DOCUMENT SECTION.
Residual stress analysis of in situ surface layer heating effects on laser powder bed fusion of 316L stainless steel

Fabricating parts using laser powder bed fusion (LPBF) is of growing interest to many fields, ranging from medical to aerospace, but this process is often plagued with residual stresses that can reach magnitudes as high as the yield strength of the material. Previous work has demonstrated the ability to reduce residual stress during LPBF by over 90% using an in situ annealing method that makes use of large area, shaped light illumination from a set of laser diodes. In this work, an in-depth analysis of the effectiveness of this in situ residual stress reduction technique is presented. A custom LPBF system was used to fabricate 316L stainless steel parts, and the stresses of these parts were analyzed using the contour method and neutron diffraction on various planes within the samples. These spatial measurements revealed stress reductions near the edges and base of the samples in each of the three measured orthogonal stress directions, in addition to an overall reduction in stress owing to in situ application of laser diode heating. The experimental results were found to be in excellent agreement with nu-merical thermomechanical simulations that captured the effects of various processing parameters. Furthermore, in cases where the annealing was only performed once every 5 layers, the residual stress was similarly reduced, which indicates that further optimization might be achieved to limit additional processing time during the builds while still relieving equivalent amounts of stress.

Automated summary

The study successfully reduced residual stress in laser powder bed fusion process using in situ annealing, with noticeable stress reduction on various planes of stainless steel parts. Experimental results were in excellent agreement with numerical simulations, indicating potential for further optimization to reduce processing time.

RECORDS SUPPLIED.
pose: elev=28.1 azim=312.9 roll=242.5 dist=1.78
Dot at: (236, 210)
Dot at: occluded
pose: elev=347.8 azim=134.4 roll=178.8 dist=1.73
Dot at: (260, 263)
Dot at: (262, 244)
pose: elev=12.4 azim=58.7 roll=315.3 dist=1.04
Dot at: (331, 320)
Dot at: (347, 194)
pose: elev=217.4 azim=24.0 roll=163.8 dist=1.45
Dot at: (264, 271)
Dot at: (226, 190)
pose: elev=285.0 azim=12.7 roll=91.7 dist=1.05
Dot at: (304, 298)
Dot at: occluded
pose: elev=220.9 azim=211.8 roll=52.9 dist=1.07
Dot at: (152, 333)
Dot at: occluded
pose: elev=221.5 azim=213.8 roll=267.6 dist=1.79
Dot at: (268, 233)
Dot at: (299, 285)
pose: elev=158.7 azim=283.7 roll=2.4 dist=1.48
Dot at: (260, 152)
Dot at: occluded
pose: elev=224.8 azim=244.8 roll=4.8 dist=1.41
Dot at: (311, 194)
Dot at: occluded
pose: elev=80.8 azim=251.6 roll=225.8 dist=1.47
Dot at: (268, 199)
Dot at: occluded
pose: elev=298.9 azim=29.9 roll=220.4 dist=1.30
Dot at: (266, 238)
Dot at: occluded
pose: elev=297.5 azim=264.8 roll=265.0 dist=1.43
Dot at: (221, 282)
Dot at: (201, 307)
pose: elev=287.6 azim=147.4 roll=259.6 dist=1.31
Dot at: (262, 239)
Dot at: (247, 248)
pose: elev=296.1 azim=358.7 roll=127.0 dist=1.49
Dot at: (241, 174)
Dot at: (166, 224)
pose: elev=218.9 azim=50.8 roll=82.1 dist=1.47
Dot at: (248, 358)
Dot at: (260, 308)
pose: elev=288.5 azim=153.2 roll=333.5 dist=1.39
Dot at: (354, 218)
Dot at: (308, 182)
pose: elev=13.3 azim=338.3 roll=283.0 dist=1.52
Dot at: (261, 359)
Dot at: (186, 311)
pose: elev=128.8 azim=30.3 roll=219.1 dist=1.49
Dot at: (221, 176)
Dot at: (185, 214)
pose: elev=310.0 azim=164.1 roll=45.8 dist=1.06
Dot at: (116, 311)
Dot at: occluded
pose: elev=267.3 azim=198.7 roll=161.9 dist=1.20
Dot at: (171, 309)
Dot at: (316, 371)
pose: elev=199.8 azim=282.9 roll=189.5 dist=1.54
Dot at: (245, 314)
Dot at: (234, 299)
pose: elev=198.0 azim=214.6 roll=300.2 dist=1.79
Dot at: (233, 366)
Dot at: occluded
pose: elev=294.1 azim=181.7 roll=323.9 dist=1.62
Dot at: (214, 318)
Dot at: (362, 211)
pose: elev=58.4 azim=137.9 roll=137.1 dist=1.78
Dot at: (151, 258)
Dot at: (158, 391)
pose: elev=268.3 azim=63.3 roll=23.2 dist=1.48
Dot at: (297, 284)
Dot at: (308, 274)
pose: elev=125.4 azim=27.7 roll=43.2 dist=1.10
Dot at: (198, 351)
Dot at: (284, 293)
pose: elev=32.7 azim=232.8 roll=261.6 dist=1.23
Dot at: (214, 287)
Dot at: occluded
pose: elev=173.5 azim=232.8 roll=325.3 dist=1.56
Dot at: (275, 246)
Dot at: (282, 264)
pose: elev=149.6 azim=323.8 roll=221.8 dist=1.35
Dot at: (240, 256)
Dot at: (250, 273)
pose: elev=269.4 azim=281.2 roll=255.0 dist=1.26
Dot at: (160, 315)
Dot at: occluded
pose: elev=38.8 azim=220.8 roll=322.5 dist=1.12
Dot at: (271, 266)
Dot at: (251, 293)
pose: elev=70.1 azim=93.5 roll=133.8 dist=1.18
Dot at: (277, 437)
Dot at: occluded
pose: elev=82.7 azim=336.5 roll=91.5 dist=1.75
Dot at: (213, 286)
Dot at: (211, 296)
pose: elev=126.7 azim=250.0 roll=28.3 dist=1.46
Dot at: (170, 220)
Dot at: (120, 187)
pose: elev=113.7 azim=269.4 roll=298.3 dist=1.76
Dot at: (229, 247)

WORK ORDER 1.
Do these statements agree with the abstract on residual stress in laser powder bed fusion? Answer yes or no for each and quote the words of the abstract that decide it. (a) The fabricated parts were made of 316L stainless steel. (b) Stresses in the samples were measured only by neutron diffraction. (c) Annealing once every 5 layers did not lower the residual stress.
WORK ORDER 2.
Return the passage of the residual stress abstract from "The study successfully" up to and including "reduce processing time.", copied word for word.

ANSWER AREA 1.
(a) Yes: "A custom LPBF system was used to fabricate 316L stainless steel parts"
(b) No: "the stresses of these parts were analyzed using the contour method and neutron diffraction on various planes within the samples"
(c) No: "in cases where the annealing was only performed once every 5 layers, the residual stress was similarly reduced"

ANSWER AREA 2.
The study successfully reduced residual stress in laser powder bed fusion process using in situ annealing, with noticeable stress reduction on various planes of stainless steel parts. Experimental results were in excellent agreement with numerical simulations, indicating potential for further optimization to reduce processing time.